Orang- orang ini berjalan entah berapa jauhnya. Ada yang dua kilometer, ada yang enam kilometer, atau bahkan lebih, kubayangkan kelelahan yang pasti ada. Walau tak tampak itu dalam wajah- wajah mereka. Niat untuk beribadah meredam semua kelelahan itu.
Tetap rasa haru itu tak terbendung.
Aku merasa kecil, malu dan tak berdaya. Ya Allah... pikirku, lihatlah mereka, berjuang mencapai tempat melempar jumroh. Sementara aku, mendapat tenda sedekat ini, jarak sedekat ini...

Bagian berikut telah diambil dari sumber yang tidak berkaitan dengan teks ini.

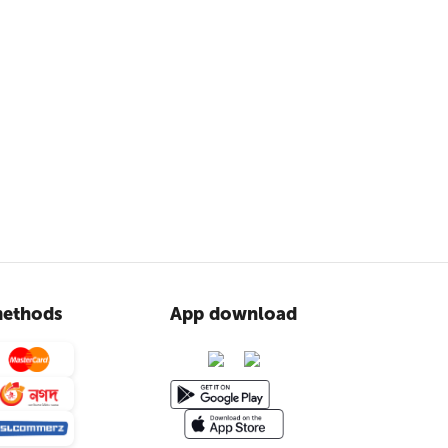
ethods
App download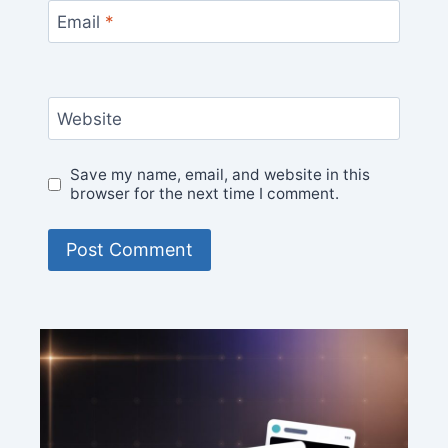
Email
*
Website
Save my name, email, and website in this
browser for the next time I comment.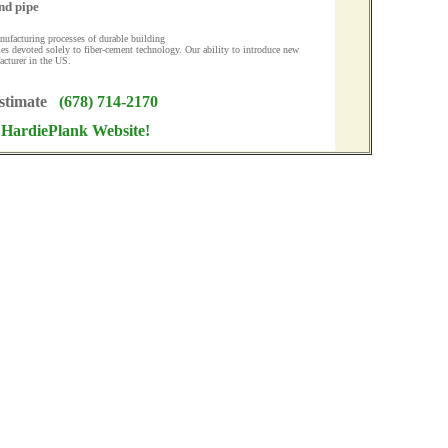
nd pipe
nufacturing processes of durable building
ies devoted solely to fiber-cement technology. Our ability to introduce new
acturer in the US.
Estimate
(678) 714-2170
r HardiePlank Website!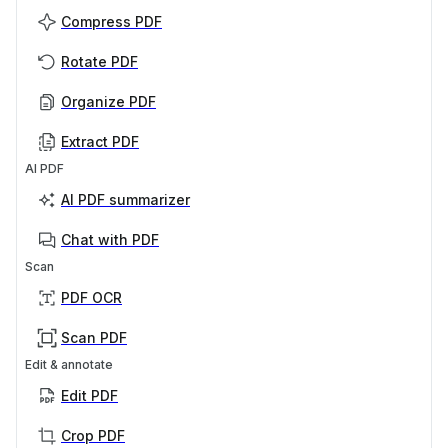
Compress PDF
Rotate PDF
Organize PDF
Extract PDF
AI PDF
AI PDF summarizer
Chat with PDF
Scan
PDF OCR
Scan PDF
Edit & annotate
Edit PDF
Crop PDF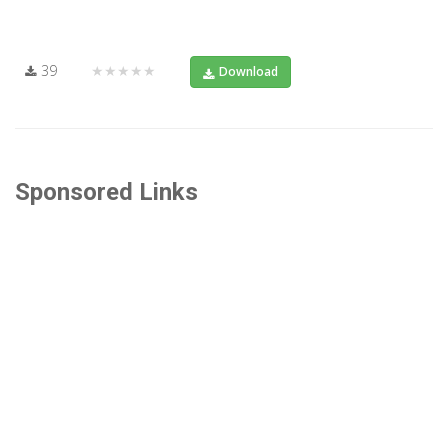
39
★★★★★
Download
Sponsored Links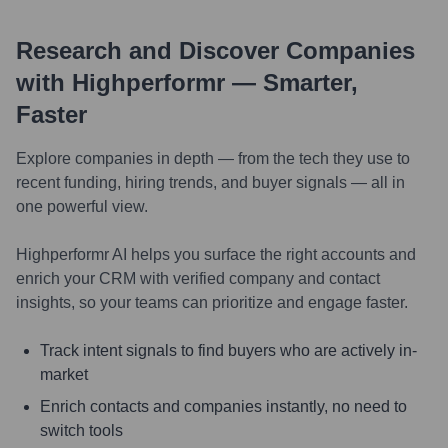
Research and Discover Companies
with Highperformr — Smarter,
Faster
Explore companies in depth — from the tech they use to
recent funding, hiring trends, and buyer signals — all in
one powerful view.
Highperformr AI helps you surface the right accounts and
enrich your CRM with verified company and contact
insights, so your teams can prioritize and engage faster.
Track intent signals to find buyers who are actively in-
market
Enrich contacts and companies instantly, no need to
switch tools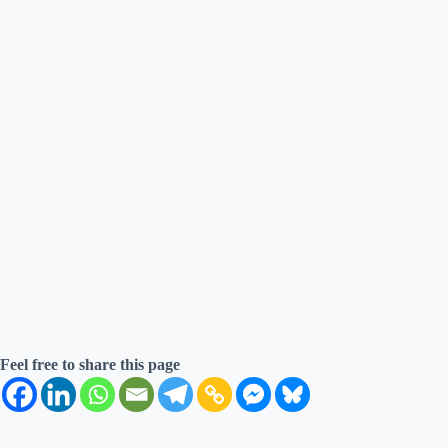
Feel free to share this page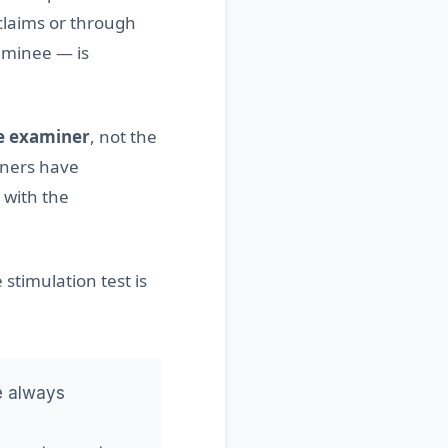
claims or through
xaminee — is
e examiner
, not the
iners have
 with the
 stimulation test is
re always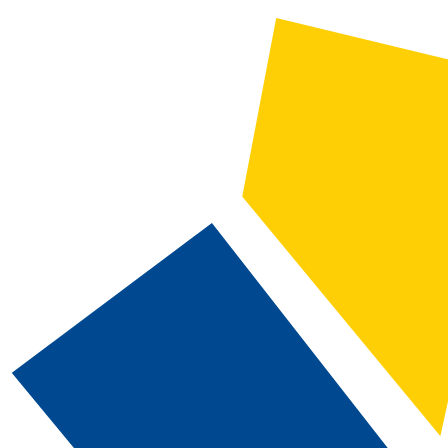
2024-2025 Catalog and Student Handbook [ARCHIVED CATALOG]
CATALOG SEARCH
Courses
Whole Word/Phrase
Advanced Search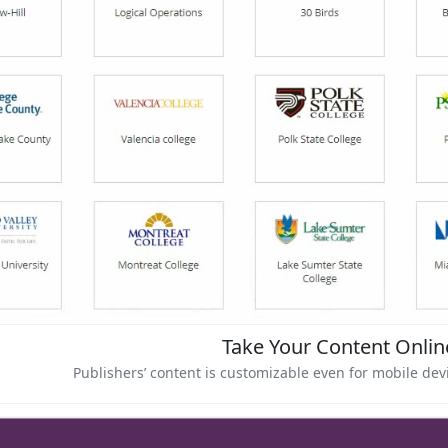
Take Your Content Onli
Publishers’ content is customizable even for mobile de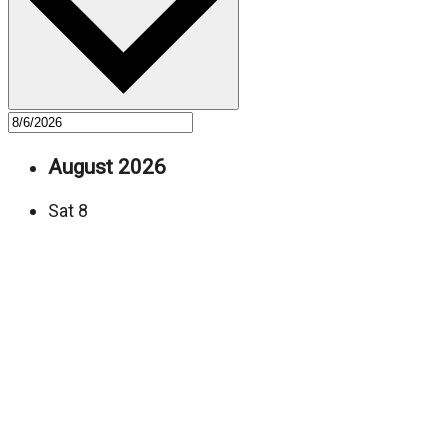
August 2026
Sat
8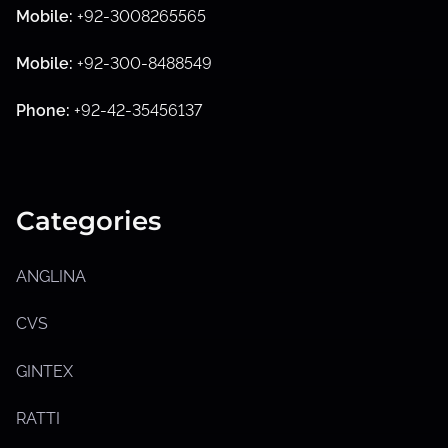
Mobile:
+92-3008265565
S
h
Mobile:
+92-300-8488549
o
w
s
Phone:
+92-42-35456137
u
b
m
e
n
u
Categories
ANGLINA
CVS
GINTEX
RATTI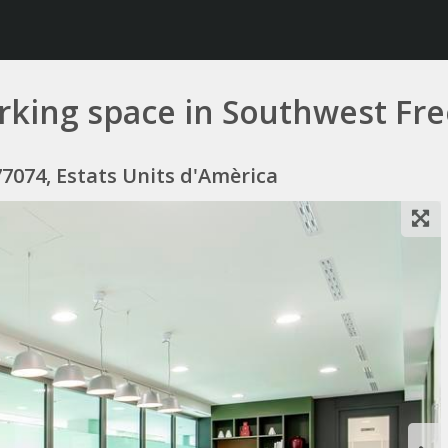
working space in Southwest Fr
7074, Estats Units d'Amèrica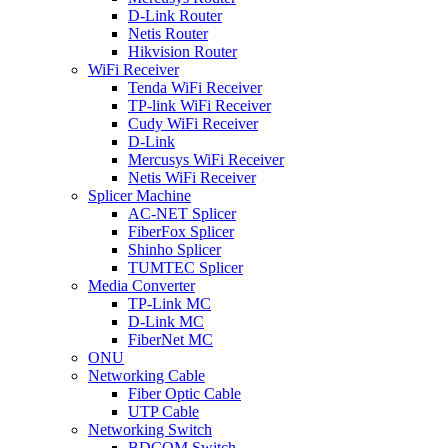
D-Link Router
Netis Router
Hikvision Router
WiFi Receiver
Tenda WiFi Receiver
TP-link WiFi Receiver
Cudy WiFi Receiver
D-Link
Mercusys WiFi Receiver
Netis WiFi Receiver
Splicer Machine
AC-NET Splicer
FiberFox Splicer
Shinho Splicer
TUMTEC Splicer
Media Converter
TP-Link MC
D-Link MC
FiberNet MC
ONU
Networking Cable
Fiber Optic Cable
UTP Cable
Networking Switch
BDCOM Switch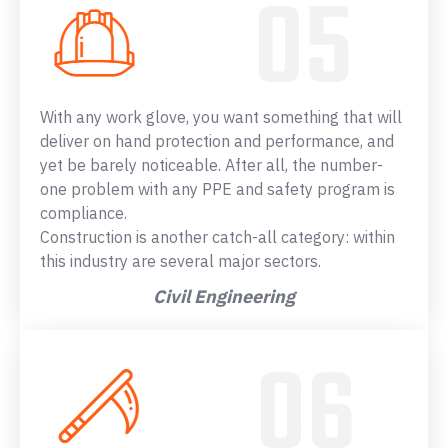
With any work glove, you want something that will
deliver on hand protection and performance, and
yet be barely noticeable. After all, the number-
one problem with any PPE and safety program is
compliance.
Construction is another catch-all category: within
this industry are several major sectors.
Civil Engineering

Pada saat itu kupahami apa arti 'setiap langkah mendapat pahala' jika langkah itu dilakukan untuk beribadah. Setiap langkah mendapat pahala, dan makin jauh, makin panjang jarak yang ditempuh, makin banyak langkah yang harus dilakukan, makin banyak pahala yang didapat, sebab kesulitan yang dihadapi juga makin banyak, kelelahan juga lebih terasa.
Aku tergugu.
Tak tahu harus berbuat apa.
Tak tahu bagaimana cara meringankan.
Beberapa saat setelah itu, kuingat satu hal. Ada banyak air tersedia di tendaku.
Maka aku masuk ke lingkungan tendaku, mengisi penuh- penuh satu kantong kresek dengan berbotol- botol air dan berkotak- kotak juice buah yang lalu kutawarkan dan kuberikan pada orang- orang yang lewat.
Aku tahu, apa yang kulakukan itu sangat sedikit dan mungkin hampir tak berarti. Sedikit sekali jumlah air yang bisa kubawa dalam kantong kresek itu dibandingkan dengan jumlah orang yang lewat. Tapi paling tidak, aku melakukan sesuatu. Tak sanggup rasanya berdiam diri saja.